### Text under study
===

CSC 101 Lecture Notes Week 5

CSC 101 Lecture Notes Week 5
Arrays and Strings

Relevant Reading: Chapters 8 and 9

Introduction to Arrays
1. Chapter 8 of the book provides good coverage of array topics.
2. It explains the structure of arrays and has some good pictures of what arrays look like in memory.
3. These notes, together with the Week 6 notes , cover some additional array examples.
4. The code for all of the examples is available online, in the examples pages of the CSC 101 website --
  
  http://users.csc.calpoly.edu/~gfisher/classes/101/examples/week5
  
  and
  
  http://users.csc.calpoly.edu/~gfisher/classes/101/examples/week6

Using an Array in the Stats Program

In last week's lecture notes, we saw how a loop in the stats program could significantly improve things.
Specifically, using a loop in the stats program allows an indefinite number of data points to be read, instead of only a fixed number of data points.
However, the way the loop program was structured in last week's example, it could compute the sum and mean of the data, but not the standard deviation.
We were left with the following question, which appeared as a comment at the end of the example program:
Why didn't we compute the standard deviation, and what would it take to do this?

===

### Information provided
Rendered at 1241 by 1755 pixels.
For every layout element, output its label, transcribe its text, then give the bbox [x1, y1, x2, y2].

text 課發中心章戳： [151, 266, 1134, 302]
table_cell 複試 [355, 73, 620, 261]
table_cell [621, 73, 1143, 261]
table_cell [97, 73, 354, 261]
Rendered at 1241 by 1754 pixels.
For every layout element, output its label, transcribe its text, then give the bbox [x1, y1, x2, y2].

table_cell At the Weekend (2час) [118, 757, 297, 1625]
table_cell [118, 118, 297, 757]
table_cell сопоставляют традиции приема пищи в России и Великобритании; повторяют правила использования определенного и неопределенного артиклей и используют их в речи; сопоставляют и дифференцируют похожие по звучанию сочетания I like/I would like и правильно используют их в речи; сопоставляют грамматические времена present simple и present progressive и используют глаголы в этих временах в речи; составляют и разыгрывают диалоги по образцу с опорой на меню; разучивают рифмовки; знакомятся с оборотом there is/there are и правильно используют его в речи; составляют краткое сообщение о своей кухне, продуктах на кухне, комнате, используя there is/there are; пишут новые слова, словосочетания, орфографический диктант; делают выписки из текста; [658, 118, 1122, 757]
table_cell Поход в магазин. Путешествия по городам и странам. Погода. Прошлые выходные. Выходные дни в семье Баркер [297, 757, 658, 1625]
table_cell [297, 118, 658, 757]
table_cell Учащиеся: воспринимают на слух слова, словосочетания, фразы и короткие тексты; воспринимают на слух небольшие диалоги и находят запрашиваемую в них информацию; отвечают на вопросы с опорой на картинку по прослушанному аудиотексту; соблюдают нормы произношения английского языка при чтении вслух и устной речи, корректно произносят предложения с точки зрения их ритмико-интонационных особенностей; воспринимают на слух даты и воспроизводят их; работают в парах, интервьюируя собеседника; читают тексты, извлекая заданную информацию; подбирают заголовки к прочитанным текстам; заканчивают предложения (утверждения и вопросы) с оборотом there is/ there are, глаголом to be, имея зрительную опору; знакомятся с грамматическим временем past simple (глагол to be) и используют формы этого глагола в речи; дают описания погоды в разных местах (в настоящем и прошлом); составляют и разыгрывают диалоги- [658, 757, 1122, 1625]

===

### Tasks and exercises
a - In the lecture notes on arrays and strings, rewrite the paragraph beginning "In last week's lecture notes" as a short bulleted list that keeps its main facts.
b - Proceed with the lecture notes on arrays and strings from where they stop.

### List of answers
a -
- Last week's lecture notes showed that a loop could significantly improve the stats program.
- With a loop, the program can read an indefinite number of data points instead of a fixed number.
- As last week's loop program was structured, it could compute the sum and mean of the data but not the standard deviation.
- A comment at the end of the example program left this question: why wasn't the standard deviation computed, and what would it take to do so?

b -
This question is answered in the following updated program.

The significant updates for adding arrays are shown in red.
look in particular at the comment above the for loop that computes the std_dev.

/****
 *
 * This program computes simple statistics for up to 1000 numbers read from
 * standard input.  The program first asks for the number of values that the
 * statistics will be computed for.  The program then reads in that many
 * values or 1000 values, whichever is smaller.
 *
 * The statistics computed are the sum of the numbers, arithmetic mean and the
 * standard deviation.  The results are printed to standard output, in the
 * following form:
 *
 * Sum =
 * Mean =
 * Standard Deviation =
 *
 * The precise formulae for mean and standard deviation are as defined here:
 *
 *    http://www.gcseguide.co.uk/statistics_and_probability.htm
 *
 *
 * Author: Gene Fisher (gfisher@calpoly.edu)
 * Created: 14apr11
 * Last Modified: 14apr11
 *
 */

#include <stdio.h>
#include <math.h>

#define MAX_DATA_POINTS 1000

int main () {

    int n;                        /* Number of values to compute stats for */
    double x;                     /* Input value read from the terminal */
    double sum;                   /* Computed sum */
    double mean;                  /* Computed mean */
    double sum_sq;                /* Computed sum of squares, for std dev */
    double std_dev;               /* Computed standard deviation */
    int i;                        /* Loop counter variable */
    double data[MAX_DATA_POINTS]; /* Array to hold numbers */

    /*
     * Input the number of values, and prompt for the rest of the data values.
     */
    printf("Input the number of values you want to compute stats for: ");
    scanf("%d", &n);
    printf("Input the values, separated by whitespace: ");

    /*
     * Bounds check the input, and truncate to MAX_DATA_POINTS if necessary.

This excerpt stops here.